**What the task requires:** Output the stretch of records below from the line containing "pose: elev=109.5 azim=179.6" through the line containing "Dot at: (237, 240)", copied verbatim. Omit the pictures from your output.

+++ Input material

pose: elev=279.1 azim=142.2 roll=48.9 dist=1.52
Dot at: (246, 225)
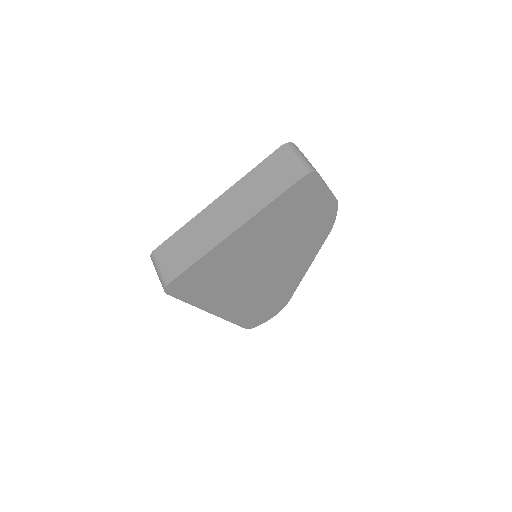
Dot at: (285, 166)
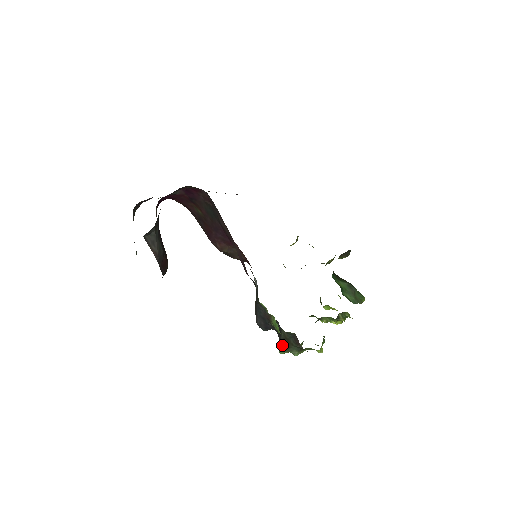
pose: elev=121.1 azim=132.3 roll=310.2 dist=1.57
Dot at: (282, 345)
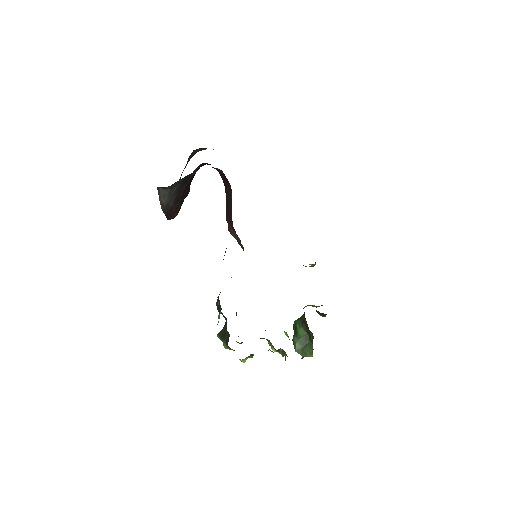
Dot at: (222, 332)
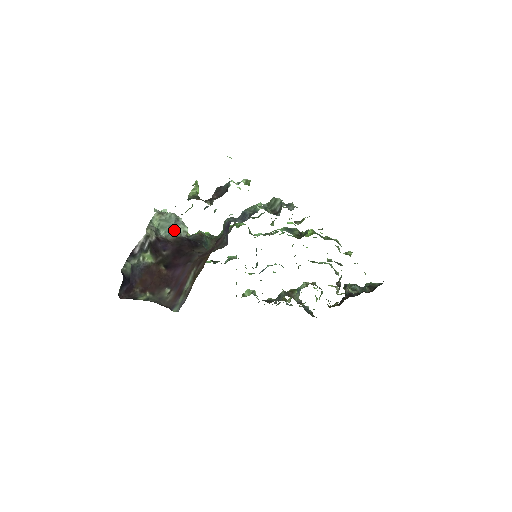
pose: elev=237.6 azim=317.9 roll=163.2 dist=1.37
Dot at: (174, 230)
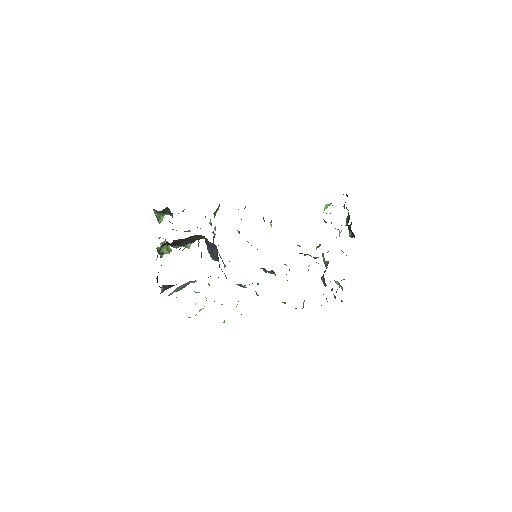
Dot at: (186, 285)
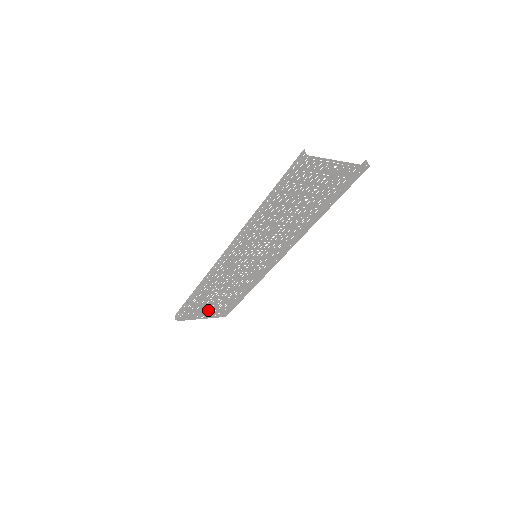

++++++
+++ Input material

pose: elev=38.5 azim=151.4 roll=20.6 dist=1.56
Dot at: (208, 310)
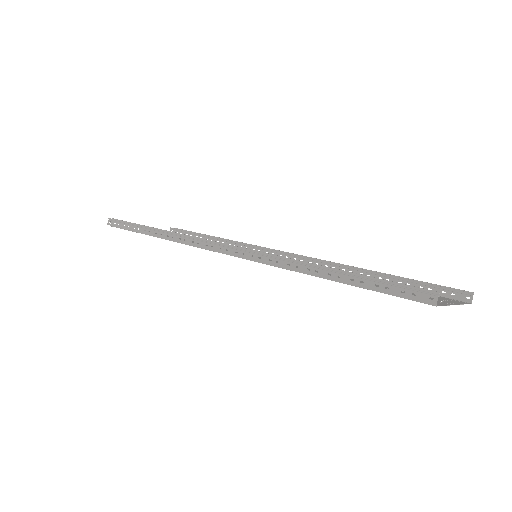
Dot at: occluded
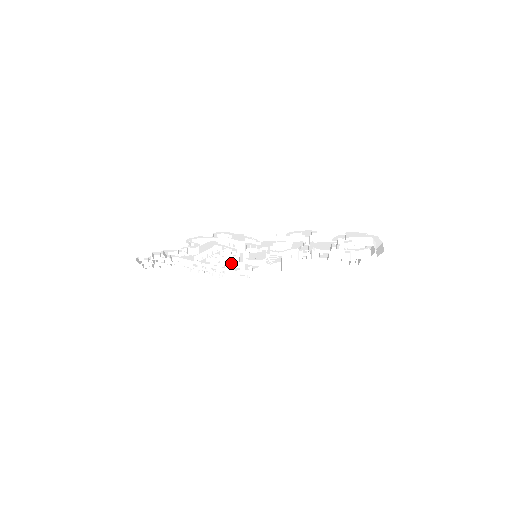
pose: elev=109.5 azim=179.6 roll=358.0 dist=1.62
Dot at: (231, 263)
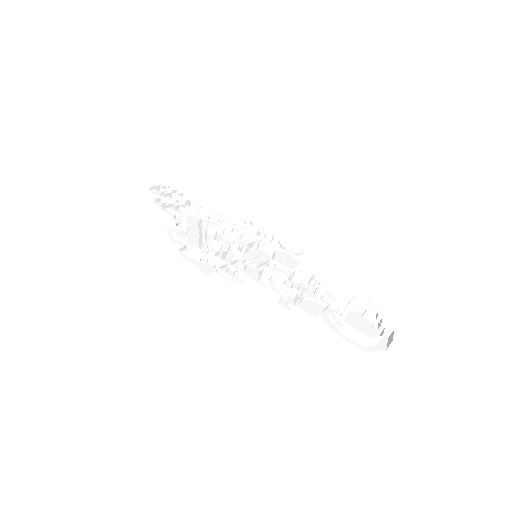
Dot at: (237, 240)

++++++

**Output of the task:**
pose: elev=109.5 azim=179.6 roll=358.0 dist=1.62
Dot at: (231, 263)
Dot at: (237, 240)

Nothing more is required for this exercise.